## AIM OF THE EXERCISE
Write all entries out exactly, images excluded.

## EXERCISE INPUTS

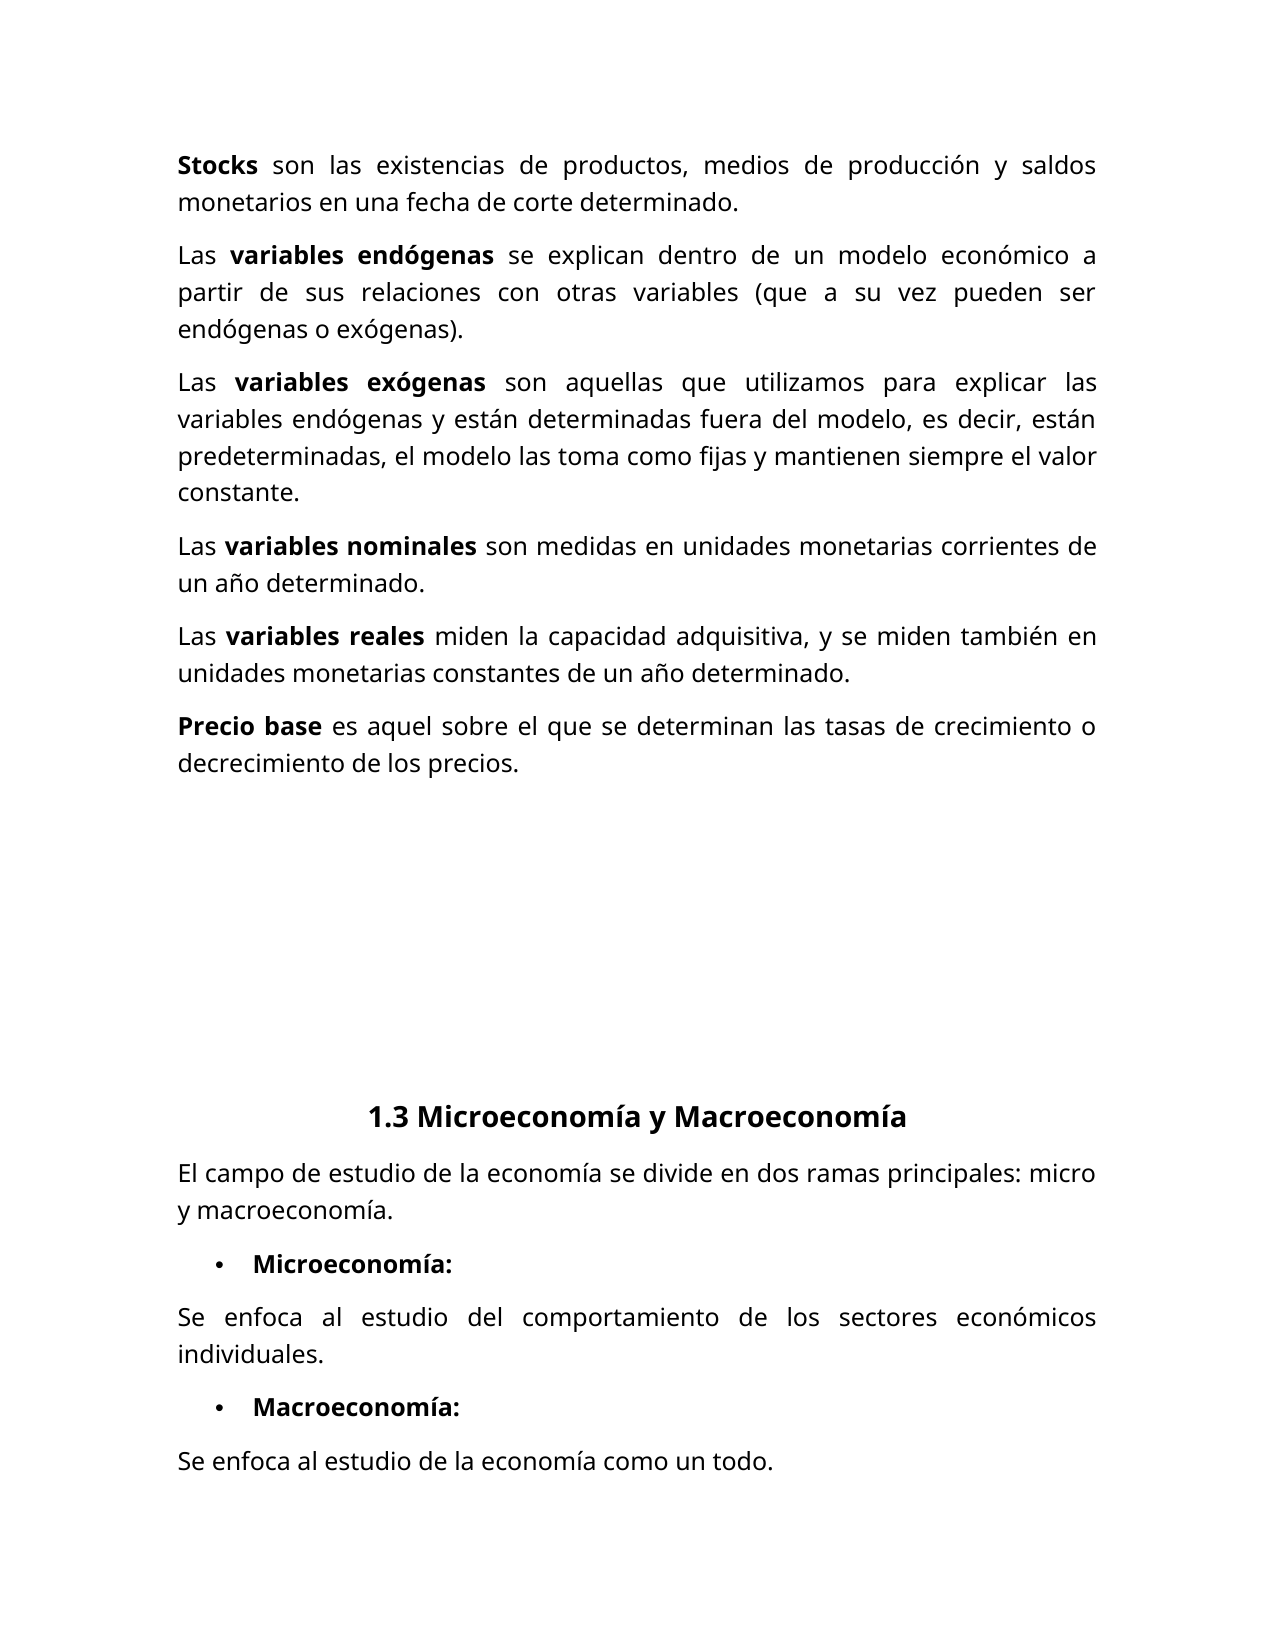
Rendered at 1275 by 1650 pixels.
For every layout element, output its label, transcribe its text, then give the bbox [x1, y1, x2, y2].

text 1.3 Microeconomía y Macroeconomía [177, 1097, 1098, 1136]
text Se enfoca al estudio del comportamiento de los sectores económicos individuales. [177, 1300, 1098, 1371]
text Las variables endógenas se explican dentro de un modelo económico a partir de sus relaciones con otras variables (que a su vez pueden ser endógenas o exógenas). [177, 238, 1098, 345]
list Macroeconomía: [215, 1390, 1098, 1424]
text Las variables nominales son medidas en unidades monetarias corrientes de un año determinado. [177, 528, 1098, 599]
text Las variables reales miden la capacidad adquisitiva, y se miden también en unidades monetarias constantes de un año determinado. [177, 619, 1098, 689]
text El campo de estudio de la economía se divide en dos ramas principales: micro y macroeconomía. [177, 1156, 1098, 1227]
text Stocks son las existencias de productos, medios de producción y saldos monetarios en una fecha de corte determinado. [177, 148, 1098, 218]
text Las variables exógenas son aquellas que utilizamos para explicar las variables endógenas y están determinadas fuera del modelo, es decir, están predeterminadas, el modelo las toma como fijas y mantienen siempre el valor constante. [177, 365, 1098, 509]
text Se enfoca al estudio de la economía como un todo. [177, 1443, 1098, 1477]
list Microeconomía: [215, 1246, 1098, 1280]
text Precio base es aquel sobre el que se determinan las tasas de crecimiento o decrecimiento de los precios. [177, 709, 1098, 780]
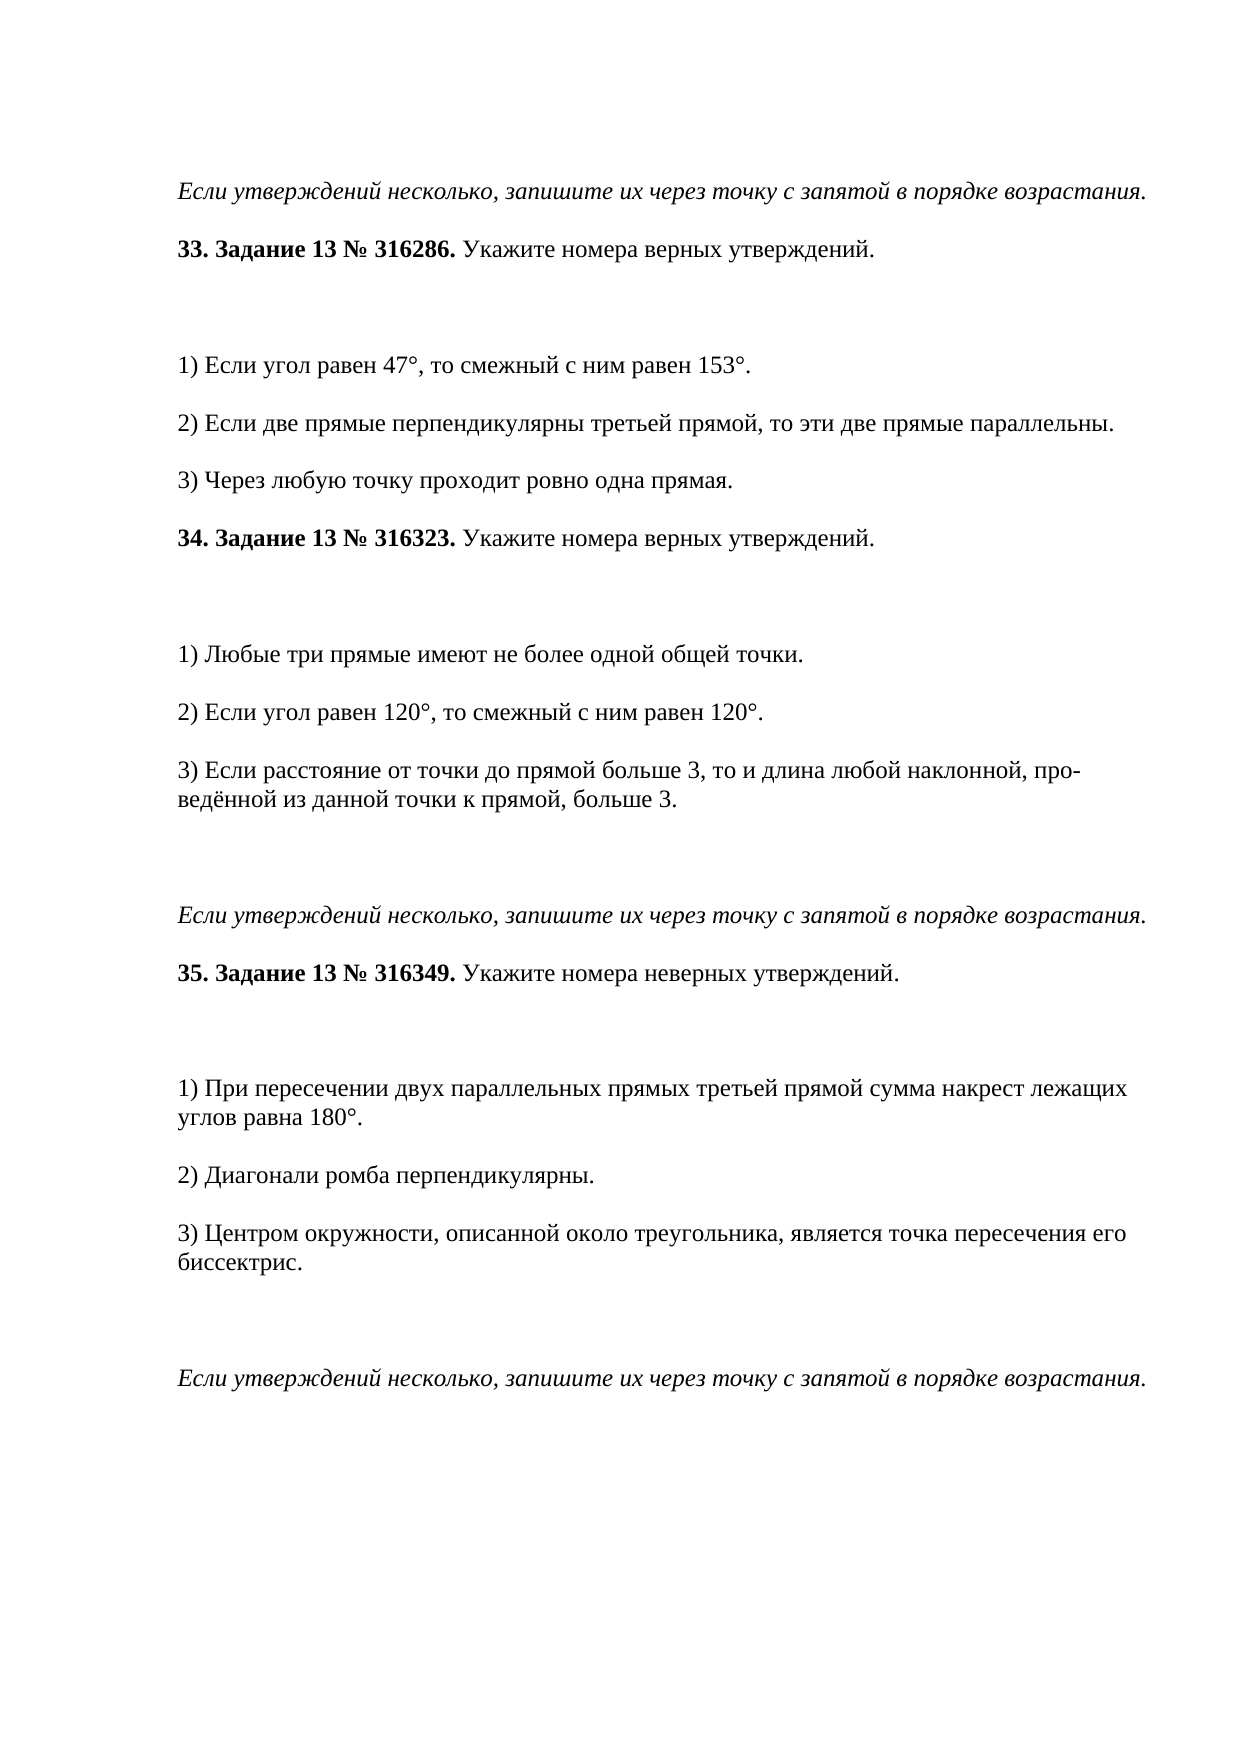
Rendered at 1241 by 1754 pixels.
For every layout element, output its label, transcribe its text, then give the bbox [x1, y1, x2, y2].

text Если утверждений несколько, запишите их через точку с запятой в порядке возрастания. [177, 176, 1152, 205]
text 35. Задание 13 № 316349. Укажите номера неверных утверждений. [177, 958, 1152, 986]
text Если утверждений несколько, запишите их через точку с запятой в порядке возрастания. [177, 900, 1152, 928]
text 1) Любые три прямые имеют не более одной общей точки. [177, 639, 1152, 668]
text 3) Если расстояние от точки до прямой больше 3, то и длина любой наклонной, проведённой из данной точки к прямой, больше 3. [177, 755, 1152, 813]
text 1) Если угол равен 47°, то смежный с ним равен 153°. [177, 350, 1152, 378]
text 2) Диагонали ромба перпендикулярны. [177, 1160, 1152, 1189]
text 34. Задание 13 № 316323. Укажите номера верных утверждений. [177, 523, 1152, 552]
text 2) Если угол равен 120°, то смежный с ним равен 120°. [177, 697, 1152, 726]
text 33. Задание 13 № 316286. Укажите номера верных утверждений. [177, 234, 1152, 263]
text Если утверждений несколько, запишите их через точку с запятой в порядке возрастания. [177, 1363, 1152, 1391]
text 2) Если две прямые перпендикулярны третьей прямой, то эти две прямые параллельны. [177, 408, 1152, 436]
text 3) Центром окружности, описанной около треугольника, является точка пересечения его биссектрис. [177, 1218, 1152, 1276]
text 3) Через любую точку проходит ровно одна прямая. [177, 466, 1152, 494]
text 1) При пересечении двух параллельных прямых третьей прямой сумма накрест лежащих углов равна 180°. [177, 1073, 1152, 1131]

## RESULT FOR THIS TASK
Rendered at 1275 by 1650 pixels.
For every layout element, output its label, transcribe its text, then give the bbox [x1, y1, x2, y2].

text 1.3 Microeconomía y Macroeconomía [177, 1097, 1098, 1136]
text Se enfoca al estudio del comportamiento de los sectores económicos individuales. [177, 1300, 1098, 1371]
text Las variables endógenas se explican dentro de un modelo económico a partir de sus relaciones con otras variables (que a su vez pueden ser endógenas o exógenas). [177, 238, 1098, 345]
list Macroeconomía: [215, 1390, 1098, 1424]
text Las variables nominales son medidas en unidades monetarias corrientes de un año determinado. [177, 528, 1098, 599]
text Las variables reales miden la capacidad adquisitiva, y se miden también en unidades monetarias constantes de un año determinado. [177, 619, 1098, 689]
text El campo de estudio de la economía se divide en dos ramas principales: micro y macroeconomía. [177, 1156, 1098, 1227]
text Stocks son las existencias de productos, medios de producción y saldos monetarios en una fecha de corte determinado. [177, 148, 1098, 218]
text Las variables exógenas son aquellas que utilizamos para explicar las variables endógenas y están determinadas fuera del modelo, es decir, están predeterminadas, el modelo las toma como fijas y mantienen siempre el valor constante. [177, 365, 1098, 509]
text Se enfoca al estudio de la economía como un todo. [177, 1443, 1098, 1477]
list Microeconomía: [215, 1246, 1098, 1280]
text Precio base es aquel sobre el que se determinan las tasas de crecimiento o decrecimiento de los precios. [177, 709, 1098, 780]
Rendered at 1241 by 1754 pixels.
For every layout element, output its label, transcribe its text, then give the bbox [x1, y1, x2, y2].

text Если утверждений несколько, запишите их через точку с запятой в порядке возрастания. [177, 176, 1152, 205]
text 35. Задание 13 № 316349. Укажите номера неверных утверждений. [177, 958, 1152, 986]
text Если утверждений несколько, запишите их через точку с запятой в порядке возрастания. [177, 900, 1152, 928]
text 1) Любые три прямые имеют не более одной общей точки. [177, 639, 1152, 668]
text 3) Если расстояние от точки до прямой больше 3, то и длина любой наклонной, проведённой из данной точки к прямой, больше 3. [177, 755, 1152, 813]
text 1) Если угол равен 47°, то смежный с ним равен 153°. [177, 350, 1152, 378]
text 2) Диагонали ромба перпендикулярны. [177, 1160, 1152, 1189]
text 34. Задание 13 № 316323. Укажите номера верных утверждений. [177, 523, 1152, 552]
text 2) Если угол равен 120°, то смежный с ним равен 120°. [177, 697, 1152, 726]
text 33. Задание 13 № 316286. Укажите номера верных утверждений. [177, 234, 1152, 263]
text Если утверждений несколько, запишите их через точку с запятой в порядке возрастания. [177, 1363, 1152, 1391]
text 2) Если две прямые перпендикулярны третьей прямой, то эти две прямые параллельны. [177, 408, 1152, 436]
text 3) Центром окружности, описанной около треугольника, является точка пересечения его биссектрис. [177, 1218, 1152, 1276]
text 3) Через любую точку проходит ровно одна прямая. [177, 466, 1152, 494]
text 1) При пересечении двух параллельных прямых третьей прямой сумма накрест лежащих углов равна 180°. [177, 1073, 1152, 1131]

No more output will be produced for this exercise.